Sensitive Dual-Mode Biosensors for CYFRA21-1 Assay Based on the Dual-Signaling Electrochemical Ratiometric Strategy and "On-Off-On" PEC Method.

Abstract

Herein, an electrochemical (EC)-photoelectrochemical (PEC) dual-mode biosensor was constructed for cytokeratin 19 fragment 21-1 (CYFRA21-1) assay based on the dual-signaling electrochemical ratiometric strategy and "on-off-on" PEC method. The indium tin oxide (ITO) electrode was modified by 3,4,9,10-perylenetetracarboxylic dianhydride (PTCDA)@C60 and gold nanoparticles (Au NPs), and the double-stranded DNA composed of thiol/methylene blue (MB)-labeled single-stranded DNA (ssDNA) (S0-MB) and antibody/ferrocene (Fc)-labeled ssDNA (Ab1-S1-Fc) was immobilized on the Au NPs/PTCDA@C60/ITO electrode via the Au-S bond between Au NPs and thiol of S0-MB. With the help of another antibody-labeled ssDNA (Ab2-S2), the presence of CYFRA21-1 triggered a typical antigen-antibody sandwich immune reaction (Ab1, CYFRA21-1, and Ab2) and proximity hybridization between Ab1-S1-Fc and Ab2-S2. This caused the release of Ab1-S1-Fc from the modified electrode and the change of S0-MB to a hairpin structure, resulting in a decrease (an increase) of the oxidation peak current of Fc (MB) and an increase of the photocurrent due to the enhancing (inhibiting) effect of MB (Fc) on the photoelectric performance of the Au NPs/PTCDA@C60/ITO electrode.

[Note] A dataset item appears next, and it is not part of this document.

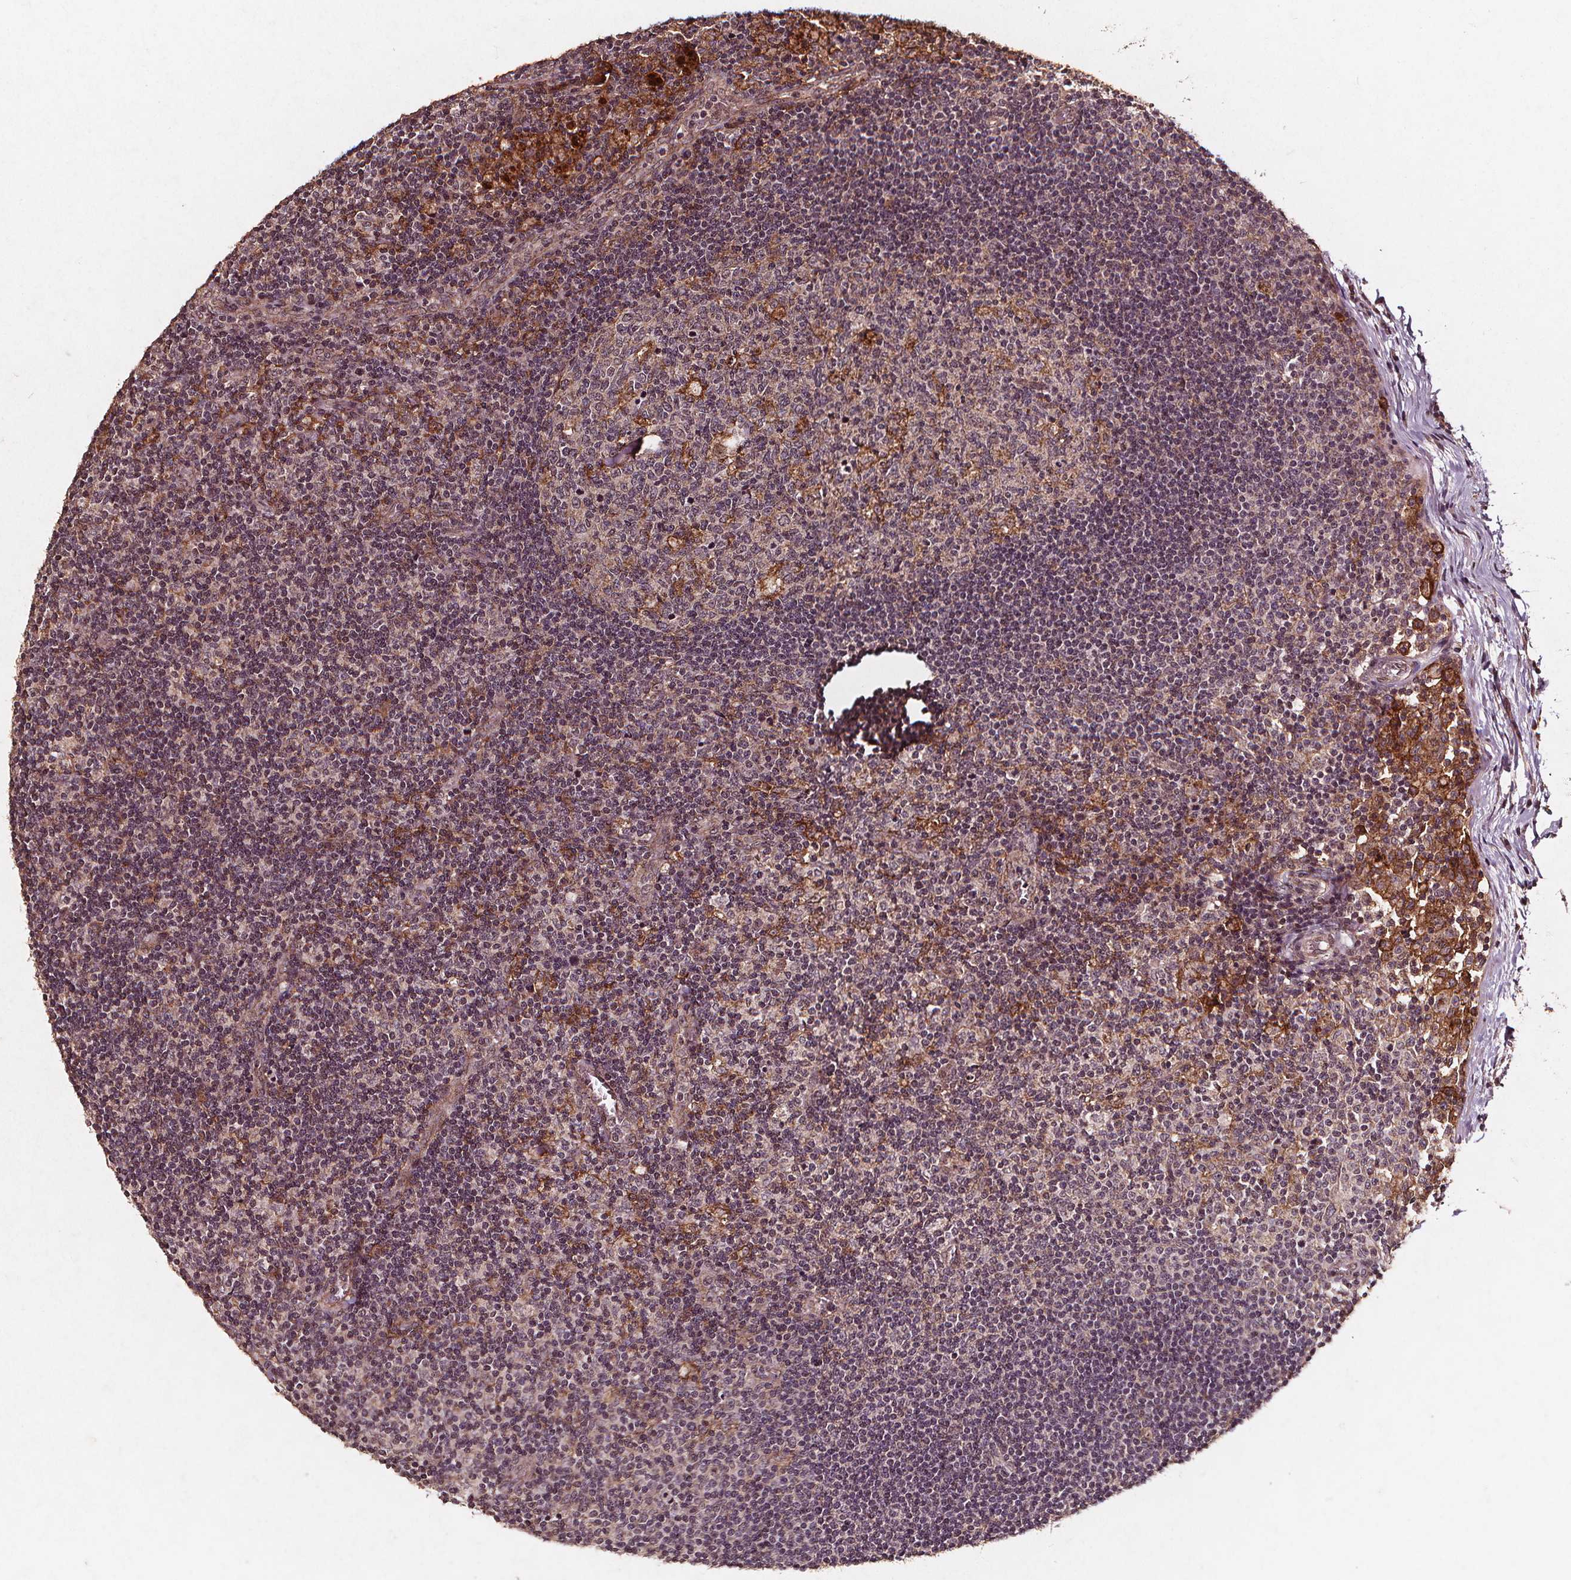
{"staining": {"intensity": "moderate", "quantity": "25%-75%", "location": "cytoplasmic/membranous"}, "tissue": "lymph node", "cell_type": "Germinal center cells", "image_type": "normal", "snomed": [{"axis": "morphology", "description": "Normal tissue, NOS"}, {"axis": "topography", "description": "Lymph node"}], "caption": "Immunohistochemical staining of normal lymph node reveals 25%-75% levels of moderate cytoplasmic/membranous protein staining in approximately 25%-75% of germinal center cells. The staining is performed using DAB brown chromogen to label protein expression. The nuclei are counter-stained blue using hematoxylin.", "gene": "ABCA1", "patient": {"sex": "female", "age": 72}}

Thus, CYFRA21-1 was detected by the developed EC-PEC dual-mode sensing platform sensitively, and the linear response ranges of 0.001-40 ng/mL with a detection limit of 0.3 pg/mL for the EC technique and 0.0001-4 ng/mL with a detection limit of 0.03 pg/mL for the PEC method were obtained. Furthermore, by changing the specific antibodies of disease-related biomarkers, the developed dual-mode biosensing platform could be readily extended to detect other antigens, implying its great potential applications in biological analysis and early disease diagnosis.